* EXERCISE
Reproduce the text of every item below word for word, keeping each line as it is.

---- TASK DATA

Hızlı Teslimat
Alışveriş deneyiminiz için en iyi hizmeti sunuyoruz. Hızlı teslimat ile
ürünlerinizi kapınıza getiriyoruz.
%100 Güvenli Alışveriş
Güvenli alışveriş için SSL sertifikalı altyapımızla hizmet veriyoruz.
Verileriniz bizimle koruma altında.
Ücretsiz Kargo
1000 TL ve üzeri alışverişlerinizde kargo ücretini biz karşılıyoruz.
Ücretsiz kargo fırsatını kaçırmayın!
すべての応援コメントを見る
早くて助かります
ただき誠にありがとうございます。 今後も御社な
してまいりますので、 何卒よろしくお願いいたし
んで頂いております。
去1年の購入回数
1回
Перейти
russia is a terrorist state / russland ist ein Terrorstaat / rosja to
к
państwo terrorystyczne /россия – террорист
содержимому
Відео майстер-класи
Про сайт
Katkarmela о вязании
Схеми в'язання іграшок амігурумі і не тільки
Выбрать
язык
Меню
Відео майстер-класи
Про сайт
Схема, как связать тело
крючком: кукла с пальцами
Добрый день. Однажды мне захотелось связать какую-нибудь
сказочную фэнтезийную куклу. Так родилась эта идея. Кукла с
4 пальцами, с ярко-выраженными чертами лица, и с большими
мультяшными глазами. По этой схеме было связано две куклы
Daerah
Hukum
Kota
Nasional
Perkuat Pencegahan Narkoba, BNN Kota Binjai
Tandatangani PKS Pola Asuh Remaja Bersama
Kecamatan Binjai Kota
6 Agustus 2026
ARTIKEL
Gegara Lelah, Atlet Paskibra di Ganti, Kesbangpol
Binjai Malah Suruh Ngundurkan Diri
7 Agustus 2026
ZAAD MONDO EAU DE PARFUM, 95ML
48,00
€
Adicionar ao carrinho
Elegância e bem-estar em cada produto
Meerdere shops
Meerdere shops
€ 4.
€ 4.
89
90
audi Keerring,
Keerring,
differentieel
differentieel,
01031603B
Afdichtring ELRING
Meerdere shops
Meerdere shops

--------

* TASK RESULT
Hızlı Teslimat
Alışveriş deneyiminiz için en iyi hizmeti sunuyoruz. Hızlı teslimat ile
ürünlerinizi kapınıza getiriyoruz.
%100 Güvenli Alışveriş
Güvenli alışveriş için SSL sertifikalı altyapımızla hizmet veriyoruz.
Verileriniz bizimle koruma altında.
Ücretsiz Kargo
1000 TL ve üzeri alışverişlerinizde kargo ücretini biz karşılıyoruz.
Ücretsiz kargo fırsatını kaçırmayın!
すべての応援コメントを見る
早くて助かります
ただき誠にありがとうございます。 今後も御社な
してまいりますので、 何卒よろしくお願いいたし
んで頂いております。
去1年の購入回数
1回
Перейти
russia is a terrorist state / russland ist ein Terrorstaat / rosja to
к
państwo terrorystyczne /россия – террорист
содержимому
Відео майстер-класи
Про сайт
Katkarmela о вязании
Схеми в'язання іграшок амігурумі і не тільки
Выбрать
язык
Меню
Відео майстер-класи
Про сайт
Схема, как связать тело
крючком: кукла с пальцами
Добрый день. Однажды мне захотелось связать какую-нибудь
сказочную фэнтезийную куклу. Так родилась эта идея. Кукла с
4 пальцами, с ярко-выраженными чертами лица, и с большими
мультяшными глазами. По этой схеме было связано две куклы
Daerah
Hukum
Kota
Nasional
Perkuat Pencegahan Narkoba, BNN Kota Binjai
Tandatangani PKS Pola Asuh Remaja Bersama
Kecamatan Binjai Kota
6 Agustus 2026
ARTIKEL
Gegara Lelah, Atlet Paskibra di Ganti, Kesbangpol
Binjai Malah Suruh Ngundurkan Diri
7 Agustus 2026
ZAAD MONDO EAU DE PARFUM, 95ML
48,00
€
Adicionar ao carrinho
Elegância e bem-estar em cada produto
Meerdere shops
Meerdere shops
€ 4.
€ 4.
89
90
audi Keerring,
Keerring,
differentieel
differentieel,
01031603B
Afdichtring ELRING
Meerdere shops
Meerdere shops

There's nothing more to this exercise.